Monday, April 22, 2019

SCREAMS OF A WINTER NIGHT (1979) . . .in the Wayback Machine

You could've knocked me over with a feather when I found out about Code Red's blu ray release of SCREAMS OF A WINTER NIGHT. 
Here's a movie I never expected to see an actual legitimate release; up until now all that was available was an atrociously faded and scratched print on youtuber.  And here we have it, not only in a semi-gorgeous uncut print but with a previously-excised entire sequence restored; this is a horror anthology film with several individual stories enclosed with a lengthy wraparound. 
This is no long-lost gem but it's not terrible either - I've seen both descriptions of the film.  It is, in fact, an OK horror anthology that looks pretty good in this print.  It is professionally shot and features sometimes good performances.  And it came out only a year after John Carpenter's HALLOWEEN and before FRIDAY THE 13TH and the string of other 80's "cabin in the woods" horror films to follow.  10 college kids (5 couples) head up to a deserted old cabin in the woods that is supposed to be haunted and where an entire family disappeared.  While there, they scare each other by telling "urban legend" scary stories.  An interesting choice is to have the same actors play the characters in the stories they're telling; a device that was present in the original script but I'm sure was also there to save on rustling up a bunch of other actors.  Still, it's the only time I've seen this done and it's a really interesting device. 
The famous "The Hook" urban legend is mentioned but not re-enacted; however others including the dead boyfriend swinging back and forth across the car roof and the fraternity initiates spending a night inside a haunted abandoned hotel are represented.  The actual scary stories, as they play out, may be just a little on the underwhelming side but they are acted and shot professionally.  Oh yeah, and there's even a recognizable actor in it:  William Ragsdale [FRIGHT NIGHT], looking about 16 years old, has a scene as a backwoods gas station attendant!  All in all, the movie holds up a little better than I expected and holds a special little place in my heart.

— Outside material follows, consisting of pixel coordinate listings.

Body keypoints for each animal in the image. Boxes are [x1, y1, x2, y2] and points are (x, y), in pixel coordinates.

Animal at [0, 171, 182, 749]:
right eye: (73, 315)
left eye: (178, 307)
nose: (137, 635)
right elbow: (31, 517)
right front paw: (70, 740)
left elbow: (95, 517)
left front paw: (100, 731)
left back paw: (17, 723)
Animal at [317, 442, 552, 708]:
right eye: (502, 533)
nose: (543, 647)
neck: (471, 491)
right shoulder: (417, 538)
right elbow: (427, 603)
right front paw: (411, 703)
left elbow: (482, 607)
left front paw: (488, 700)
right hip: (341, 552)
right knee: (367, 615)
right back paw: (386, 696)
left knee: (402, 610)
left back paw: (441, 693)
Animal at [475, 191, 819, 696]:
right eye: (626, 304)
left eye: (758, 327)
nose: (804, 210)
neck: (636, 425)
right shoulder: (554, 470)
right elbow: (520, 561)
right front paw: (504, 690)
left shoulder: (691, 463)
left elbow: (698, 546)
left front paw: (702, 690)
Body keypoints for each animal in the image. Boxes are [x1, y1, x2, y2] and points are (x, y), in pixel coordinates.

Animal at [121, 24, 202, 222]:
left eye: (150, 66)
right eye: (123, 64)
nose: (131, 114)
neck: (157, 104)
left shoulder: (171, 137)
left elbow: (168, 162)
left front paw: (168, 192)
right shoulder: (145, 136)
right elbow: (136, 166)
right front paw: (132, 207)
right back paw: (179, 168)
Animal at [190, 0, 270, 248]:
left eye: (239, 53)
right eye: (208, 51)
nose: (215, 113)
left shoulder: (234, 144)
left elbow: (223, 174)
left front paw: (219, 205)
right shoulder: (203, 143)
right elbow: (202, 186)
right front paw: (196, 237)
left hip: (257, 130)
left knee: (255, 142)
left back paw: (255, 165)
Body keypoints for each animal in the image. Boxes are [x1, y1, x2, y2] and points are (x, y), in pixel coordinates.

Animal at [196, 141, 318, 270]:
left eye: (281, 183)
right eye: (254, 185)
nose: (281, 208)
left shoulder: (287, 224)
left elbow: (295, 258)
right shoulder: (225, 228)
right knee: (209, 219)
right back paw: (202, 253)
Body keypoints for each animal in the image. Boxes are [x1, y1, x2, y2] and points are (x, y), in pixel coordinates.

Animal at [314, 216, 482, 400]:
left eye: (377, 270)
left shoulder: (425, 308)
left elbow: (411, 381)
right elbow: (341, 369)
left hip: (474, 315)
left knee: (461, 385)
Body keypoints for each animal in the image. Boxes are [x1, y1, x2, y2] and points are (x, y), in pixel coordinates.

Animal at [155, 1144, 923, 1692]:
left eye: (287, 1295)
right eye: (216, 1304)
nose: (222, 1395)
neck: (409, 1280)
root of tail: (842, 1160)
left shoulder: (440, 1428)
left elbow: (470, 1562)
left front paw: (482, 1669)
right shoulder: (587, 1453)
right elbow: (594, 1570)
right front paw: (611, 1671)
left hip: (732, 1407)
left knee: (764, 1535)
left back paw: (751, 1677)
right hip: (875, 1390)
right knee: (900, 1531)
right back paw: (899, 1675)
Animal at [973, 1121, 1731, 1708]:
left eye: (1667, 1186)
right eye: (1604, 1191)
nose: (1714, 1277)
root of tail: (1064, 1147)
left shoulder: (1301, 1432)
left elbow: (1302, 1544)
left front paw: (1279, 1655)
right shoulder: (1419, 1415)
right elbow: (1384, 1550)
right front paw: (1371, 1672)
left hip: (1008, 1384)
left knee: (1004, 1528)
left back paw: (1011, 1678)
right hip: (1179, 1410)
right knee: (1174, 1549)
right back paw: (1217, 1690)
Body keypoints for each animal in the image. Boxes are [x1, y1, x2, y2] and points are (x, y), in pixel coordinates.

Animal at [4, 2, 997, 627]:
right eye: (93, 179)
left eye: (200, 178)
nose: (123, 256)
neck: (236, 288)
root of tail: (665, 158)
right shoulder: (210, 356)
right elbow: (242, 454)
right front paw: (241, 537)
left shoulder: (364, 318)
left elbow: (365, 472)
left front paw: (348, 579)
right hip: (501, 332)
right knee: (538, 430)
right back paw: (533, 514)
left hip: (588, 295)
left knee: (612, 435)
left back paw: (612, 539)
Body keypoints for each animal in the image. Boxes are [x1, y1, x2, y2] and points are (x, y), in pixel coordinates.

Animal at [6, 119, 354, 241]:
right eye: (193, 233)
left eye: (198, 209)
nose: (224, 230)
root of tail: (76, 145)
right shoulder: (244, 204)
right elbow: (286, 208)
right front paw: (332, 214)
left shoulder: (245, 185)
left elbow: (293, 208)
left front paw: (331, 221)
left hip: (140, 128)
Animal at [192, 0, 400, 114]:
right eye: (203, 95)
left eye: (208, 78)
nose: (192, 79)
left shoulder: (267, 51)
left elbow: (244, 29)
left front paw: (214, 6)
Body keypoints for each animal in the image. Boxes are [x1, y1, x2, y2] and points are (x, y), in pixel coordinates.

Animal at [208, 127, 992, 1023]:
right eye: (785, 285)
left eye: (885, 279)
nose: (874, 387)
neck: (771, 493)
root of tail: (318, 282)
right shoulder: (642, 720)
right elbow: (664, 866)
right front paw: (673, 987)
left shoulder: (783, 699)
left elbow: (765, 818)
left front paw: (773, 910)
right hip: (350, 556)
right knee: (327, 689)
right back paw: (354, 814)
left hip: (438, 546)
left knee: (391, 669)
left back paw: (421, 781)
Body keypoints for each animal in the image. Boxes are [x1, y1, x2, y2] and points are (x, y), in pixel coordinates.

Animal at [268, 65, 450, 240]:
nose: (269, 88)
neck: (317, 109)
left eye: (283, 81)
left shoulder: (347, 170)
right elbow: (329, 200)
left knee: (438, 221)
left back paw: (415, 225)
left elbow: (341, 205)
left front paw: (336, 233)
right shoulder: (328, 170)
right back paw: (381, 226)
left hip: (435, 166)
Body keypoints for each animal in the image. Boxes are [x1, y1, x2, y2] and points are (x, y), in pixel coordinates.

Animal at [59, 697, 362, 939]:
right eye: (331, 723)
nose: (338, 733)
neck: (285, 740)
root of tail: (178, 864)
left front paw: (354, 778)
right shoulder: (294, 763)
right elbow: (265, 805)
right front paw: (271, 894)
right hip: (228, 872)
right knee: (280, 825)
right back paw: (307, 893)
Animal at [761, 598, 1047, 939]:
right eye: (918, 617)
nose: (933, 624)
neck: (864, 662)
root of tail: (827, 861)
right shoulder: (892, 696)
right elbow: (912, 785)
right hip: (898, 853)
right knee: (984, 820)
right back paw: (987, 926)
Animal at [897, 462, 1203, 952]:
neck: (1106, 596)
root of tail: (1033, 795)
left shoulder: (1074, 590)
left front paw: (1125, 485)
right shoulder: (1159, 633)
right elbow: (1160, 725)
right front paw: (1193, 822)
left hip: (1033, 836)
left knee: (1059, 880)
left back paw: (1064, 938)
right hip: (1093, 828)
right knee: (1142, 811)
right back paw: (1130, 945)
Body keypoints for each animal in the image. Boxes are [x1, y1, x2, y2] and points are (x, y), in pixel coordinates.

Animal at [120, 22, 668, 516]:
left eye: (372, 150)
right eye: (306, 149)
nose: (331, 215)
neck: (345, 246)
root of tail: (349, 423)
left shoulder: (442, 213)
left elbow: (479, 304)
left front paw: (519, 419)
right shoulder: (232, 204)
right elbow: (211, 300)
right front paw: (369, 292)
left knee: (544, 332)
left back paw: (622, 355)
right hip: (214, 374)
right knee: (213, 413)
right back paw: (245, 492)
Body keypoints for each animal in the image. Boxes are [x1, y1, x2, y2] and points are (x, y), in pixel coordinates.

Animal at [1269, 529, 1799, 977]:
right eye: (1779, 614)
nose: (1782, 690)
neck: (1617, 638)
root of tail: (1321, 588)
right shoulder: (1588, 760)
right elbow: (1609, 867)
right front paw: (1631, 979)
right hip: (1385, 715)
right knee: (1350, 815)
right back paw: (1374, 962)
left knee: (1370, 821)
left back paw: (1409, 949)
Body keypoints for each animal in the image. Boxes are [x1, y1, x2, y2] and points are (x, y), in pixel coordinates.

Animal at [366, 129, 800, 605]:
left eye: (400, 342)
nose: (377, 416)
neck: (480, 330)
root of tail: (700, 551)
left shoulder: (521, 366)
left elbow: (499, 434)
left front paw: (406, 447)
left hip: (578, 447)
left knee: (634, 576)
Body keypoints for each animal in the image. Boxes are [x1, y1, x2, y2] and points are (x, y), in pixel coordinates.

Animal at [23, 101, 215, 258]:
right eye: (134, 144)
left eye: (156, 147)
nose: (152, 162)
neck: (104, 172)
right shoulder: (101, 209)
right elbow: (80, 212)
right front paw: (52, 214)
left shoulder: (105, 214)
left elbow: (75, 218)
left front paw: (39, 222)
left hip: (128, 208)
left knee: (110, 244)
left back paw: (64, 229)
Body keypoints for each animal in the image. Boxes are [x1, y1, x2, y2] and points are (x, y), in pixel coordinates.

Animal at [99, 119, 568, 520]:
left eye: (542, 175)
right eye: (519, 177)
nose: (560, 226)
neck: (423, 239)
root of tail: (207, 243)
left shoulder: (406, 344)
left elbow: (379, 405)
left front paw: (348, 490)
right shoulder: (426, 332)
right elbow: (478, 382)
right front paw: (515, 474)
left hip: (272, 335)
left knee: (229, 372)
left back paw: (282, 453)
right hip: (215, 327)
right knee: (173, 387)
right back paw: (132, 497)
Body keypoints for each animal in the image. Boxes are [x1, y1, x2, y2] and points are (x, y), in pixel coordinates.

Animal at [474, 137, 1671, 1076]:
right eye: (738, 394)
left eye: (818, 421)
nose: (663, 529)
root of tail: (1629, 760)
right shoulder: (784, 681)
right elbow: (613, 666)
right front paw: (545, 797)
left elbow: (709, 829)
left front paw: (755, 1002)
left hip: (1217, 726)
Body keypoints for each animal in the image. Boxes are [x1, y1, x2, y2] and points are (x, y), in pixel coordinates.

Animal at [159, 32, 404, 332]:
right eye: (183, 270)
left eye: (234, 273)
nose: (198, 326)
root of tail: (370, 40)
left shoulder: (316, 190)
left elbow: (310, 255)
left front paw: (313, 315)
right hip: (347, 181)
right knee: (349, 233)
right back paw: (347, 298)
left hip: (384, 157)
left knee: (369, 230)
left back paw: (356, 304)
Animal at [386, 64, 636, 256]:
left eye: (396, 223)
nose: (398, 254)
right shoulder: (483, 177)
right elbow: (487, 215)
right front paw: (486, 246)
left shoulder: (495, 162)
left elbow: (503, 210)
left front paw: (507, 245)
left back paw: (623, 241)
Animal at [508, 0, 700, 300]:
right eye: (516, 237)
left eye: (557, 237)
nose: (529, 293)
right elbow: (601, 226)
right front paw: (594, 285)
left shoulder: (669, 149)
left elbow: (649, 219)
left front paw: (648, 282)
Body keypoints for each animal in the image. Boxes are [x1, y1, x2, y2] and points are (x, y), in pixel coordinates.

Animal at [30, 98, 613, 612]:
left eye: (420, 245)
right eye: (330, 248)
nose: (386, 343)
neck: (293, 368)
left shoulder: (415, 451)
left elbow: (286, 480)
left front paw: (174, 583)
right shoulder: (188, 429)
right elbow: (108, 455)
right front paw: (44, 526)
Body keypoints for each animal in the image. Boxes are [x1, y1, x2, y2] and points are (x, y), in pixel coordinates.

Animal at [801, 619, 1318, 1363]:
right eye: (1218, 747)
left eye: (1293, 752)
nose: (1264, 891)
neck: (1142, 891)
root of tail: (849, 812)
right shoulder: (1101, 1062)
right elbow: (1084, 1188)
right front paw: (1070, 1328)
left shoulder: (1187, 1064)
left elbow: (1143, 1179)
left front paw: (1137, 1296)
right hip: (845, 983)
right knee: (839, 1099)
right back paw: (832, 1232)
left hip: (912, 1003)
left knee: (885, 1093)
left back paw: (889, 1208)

So let me explain a little about my relationship with SCREAMS OF A WINTER NIGHT.  I had seen this movie before.  A long long time ago in about 1981.  As a kid only a little younger that William Ragsdale in the movie, I was in the initial world-expanding year of cable TV. 
Our family was in the first year of having cable which totally changed my world.  Those of you too young cannot possibly imagine what a huge innovation cable TV (and video tape, of course) had on those of us who grew up without them.  Up until then, we were at the mercy of TV programmers on three network channels and about 3 UHF channels; if they didn't broadcast a movie, it was gone.  And they were NEVER uncut and uncensored.  That's where the pay cable channels like HBO came in.  At this time in 1981, HBO wasn't 24 hour; it only came on the air around 3 in the afternoon until about midnight or so.  I remember turning on HBO and seeing the text scroll on a blue background telling what the 3 or 4 movies would be showing on HBO that day.  Can you believe it?!?!?  

Anyway, it was not HBO I have to thank for showing me SCREAMS OF A WINTER NIGHT; it was PRISM.  Who remembers PRISM???  A sorta lower-rent HBO-like local pay channel which showed movies as well as (if I recall correctly) Philadelphia Phillies and Flyers games.  Well this cable TV thing was new and novel and I pretty much watched anything that was on it over and over.  And PRISM played SCREAMS OF A WINTER NIGHT.  This was before I even had a VCR so I actually put my little Radio Shack tape recorder up to the TV speaker and recorded the cool theme music from the movie's end credits. 
Years later, I came across the tape but had no idea where I got that cool music; I had forgotten the name of this dimly-remembered film.  For decades I was trying to find the name of the film I had seen on PRISM all those years before.  It was probably only in the last ten years or so that I discovered it was SCREAMS OF A WINTER NIGHT . . . but it was unavailable.  Except when I discovered later that atrociously damaged print available on youtubers.  So, while SCREAMS OF A WINTER NIGHT is no long-lost gem of a horror movie -- to me it's a nostalgic little gem which is actually not too bad of a watch.  It's competently made and has a late-70's do-it-yourself charm to it of which I'm rather fond.